Data Repository Structure

The repository contains a main data folder (data) containing the following folders: graph, features and data_set_split.

The following files are listed in the features directory:

Usage

Note: These are very basic commands for MultiGML, and the detailed options for each command can be found in the documentation.

  1. Hyperparameter Optimization

    The following command applies bayesian hyperparameter optimization and selects the best hyperparameters. Set the argument --use_attention=False for using the MultiGML-RGCN variant, set it to True for using the MultiGML-RGAT variant. Set the --which_features argument to 'full' for using the multimodal features, set it to 'random' for using the basic features.

    $ python -m multigml linkpredict run-opt --which_graph='complete' --n_trials=1 --use_cuda=False --n_epochs=30 --pruner='hyperband' --max_resource=30 --min_resource=1 --reduction_factor=4 --evaluate_every=1 --n_splits=1 --data_set_split='<repository_path>/multigml/data/data_set_split/extended_trimmed_kg' --eval_edge_type='side-effect' --eval_edge_type_inv='side-effect_inverse' --which_features='full' --average='weighted' --calculate_etype_metrics=False --mlflow_experiment_name='<mlflow_experiment_name>' --optuna_study_name='<optuna_study_name>' --use_attention=False 
    
  2. Training

    The following command trains the model with the best hyperparameters and does link prediction. Set the argument --use_attention=False for using the MultiGML-RGCN variant, set it to True for using the MultiGML-RGAT variant. Set the --which_features argument to 'full' for using the multimodal features, set it to 'random' for using the basic features.

    $ python -m multigml linkpredict run --which_graph='complete' --use_cuda=False --n_epochs=100 --evaluate_every=1 --n_splits=1 --data_set_split='<repository_path>/multigml/data/data_set_split/extended_trimmed_kg' --eval_edge_type='side-effect' --eval_edge_type_inv='side-effect_inverse' --which_features='full' --average='weighted' --calculate_etype_metrics=True --best_params='<best_params_path>' --mlflow_experiment_name='<mlflow_name>' --test_run=True --use_attention=False
    
    
  3. Testing

    Use the following command to test your pretrained model. Set the argument --use_attention=False for using the MultiGML-RGCN variant, set it to True for using the MultiGML-RGAT variant. Set the --which_features argument to 'full' for using the multimodal features, set it to 'random' for using the basic features.

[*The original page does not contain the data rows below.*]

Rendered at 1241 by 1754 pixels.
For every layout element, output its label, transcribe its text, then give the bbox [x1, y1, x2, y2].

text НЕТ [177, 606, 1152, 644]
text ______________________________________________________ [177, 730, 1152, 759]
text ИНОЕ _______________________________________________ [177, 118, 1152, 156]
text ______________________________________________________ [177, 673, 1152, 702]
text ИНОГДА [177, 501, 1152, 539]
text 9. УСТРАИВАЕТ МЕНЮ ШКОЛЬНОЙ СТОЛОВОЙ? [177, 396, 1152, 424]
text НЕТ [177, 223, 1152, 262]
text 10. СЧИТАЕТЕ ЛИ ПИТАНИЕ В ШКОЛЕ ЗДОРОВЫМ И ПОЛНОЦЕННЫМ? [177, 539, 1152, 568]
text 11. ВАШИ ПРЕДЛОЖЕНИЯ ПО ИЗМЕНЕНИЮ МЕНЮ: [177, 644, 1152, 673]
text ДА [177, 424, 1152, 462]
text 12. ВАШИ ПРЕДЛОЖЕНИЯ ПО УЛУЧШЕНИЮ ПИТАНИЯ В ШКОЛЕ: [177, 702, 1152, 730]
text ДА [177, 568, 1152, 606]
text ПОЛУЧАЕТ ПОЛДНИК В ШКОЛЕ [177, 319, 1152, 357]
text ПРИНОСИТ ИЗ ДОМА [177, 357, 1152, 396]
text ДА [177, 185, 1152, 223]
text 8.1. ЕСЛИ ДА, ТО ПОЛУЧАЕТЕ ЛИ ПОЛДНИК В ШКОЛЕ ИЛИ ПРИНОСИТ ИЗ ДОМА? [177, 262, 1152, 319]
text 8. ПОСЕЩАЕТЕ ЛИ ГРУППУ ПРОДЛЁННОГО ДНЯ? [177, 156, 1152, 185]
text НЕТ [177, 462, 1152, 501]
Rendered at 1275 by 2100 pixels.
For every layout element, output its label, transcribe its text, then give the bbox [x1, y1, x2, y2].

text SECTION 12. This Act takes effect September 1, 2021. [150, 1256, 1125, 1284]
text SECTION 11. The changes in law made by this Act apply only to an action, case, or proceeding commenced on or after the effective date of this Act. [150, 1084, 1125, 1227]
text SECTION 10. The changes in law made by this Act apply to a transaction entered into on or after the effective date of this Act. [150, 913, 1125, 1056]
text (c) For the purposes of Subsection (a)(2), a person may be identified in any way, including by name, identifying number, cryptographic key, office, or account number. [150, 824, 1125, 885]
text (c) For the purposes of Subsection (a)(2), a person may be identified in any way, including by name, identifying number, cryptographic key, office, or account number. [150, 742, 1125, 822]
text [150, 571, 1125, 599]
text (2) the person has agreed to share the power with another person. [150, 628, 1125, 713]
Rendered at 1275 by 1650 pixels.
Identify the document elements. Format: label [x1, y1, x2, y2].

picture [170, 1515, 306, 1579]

    $ python -m multigml linkpredict run --which_graph='complete' --neg_sample_size=1 --use_cuda=False --batch_size=100 --n_epochs=100  --evaluate_every=1 --n_splits=1 --data_set_split='<repository_path>/multigml/data/data_set_split/extended_trimmed_kg' --verbose=False --eval_edge_type='side-effect' --eval_edge_type_inv='side-effect_inverse' --which_features='full' --average='weighted' --calculate_etype_metrics=True --best_params='<best_params_path>' --mlflow_experiment_name='<mlflow_name>' --test_only_eval_etype=False --test_run=True --use_attention=False --pretrained_model='<pretrained_model_path>'
    

Issues

If you have difficulties using MultiGML, please open an issue at our GitHub repository.

Authors

Sophia Krix*,1,2,3,+, Lauren Nicole DeLong*,1,4, Sumit Madan1,5, Daniel Domingo-Fernández1,3,6, Ashar Ahmad2,7, Sheraz Gul8,9, Andrea Zaliani8,9, Holger Fröhlich1,2,+

1 Department of Bioinformatics, Fraunhofer Institute for Algorithms and Scientific Computing (SCAI), Schloss Birlinghoven, 53757 Sankt Augustin, Germany 2 Bonn-Aachen International Center for Information Technology (B-IT), University of Bonn, 53115 Bonn, Germany 3 Fraunhofer Center for Machine Learning, Germany 4 Artificial Intelligence and its Applications Institute, School of Informatics, University of Edinburgh, 10 Crichton Street, EH8 9AB, UK 5 Department of Computer Science, University of Bonn, 53115 Bonn, Germany 6 Enveda Biosciences, Boulder, CO 80301, USA 7 Grünenthal GmbH, 52099 Aachen, Germany 8 Fraunhofer Institute for Translational Medicine and Pharmacology ITMP, Schnackenburgallee 114, 22525 Hamburg, Germany 9 Fraunhofer Cluster of Excellence for Immune-Mediated Diseases CIMD, Schnackenburgallee 114, 22525 Hamburg, Germany

  • Shared first-authorship

Disclaimer

MultiGML is a scientific software that has been developed in an academic capacity, and thus comes with no warranty or guarantee of maintenance, support, or back-up of data.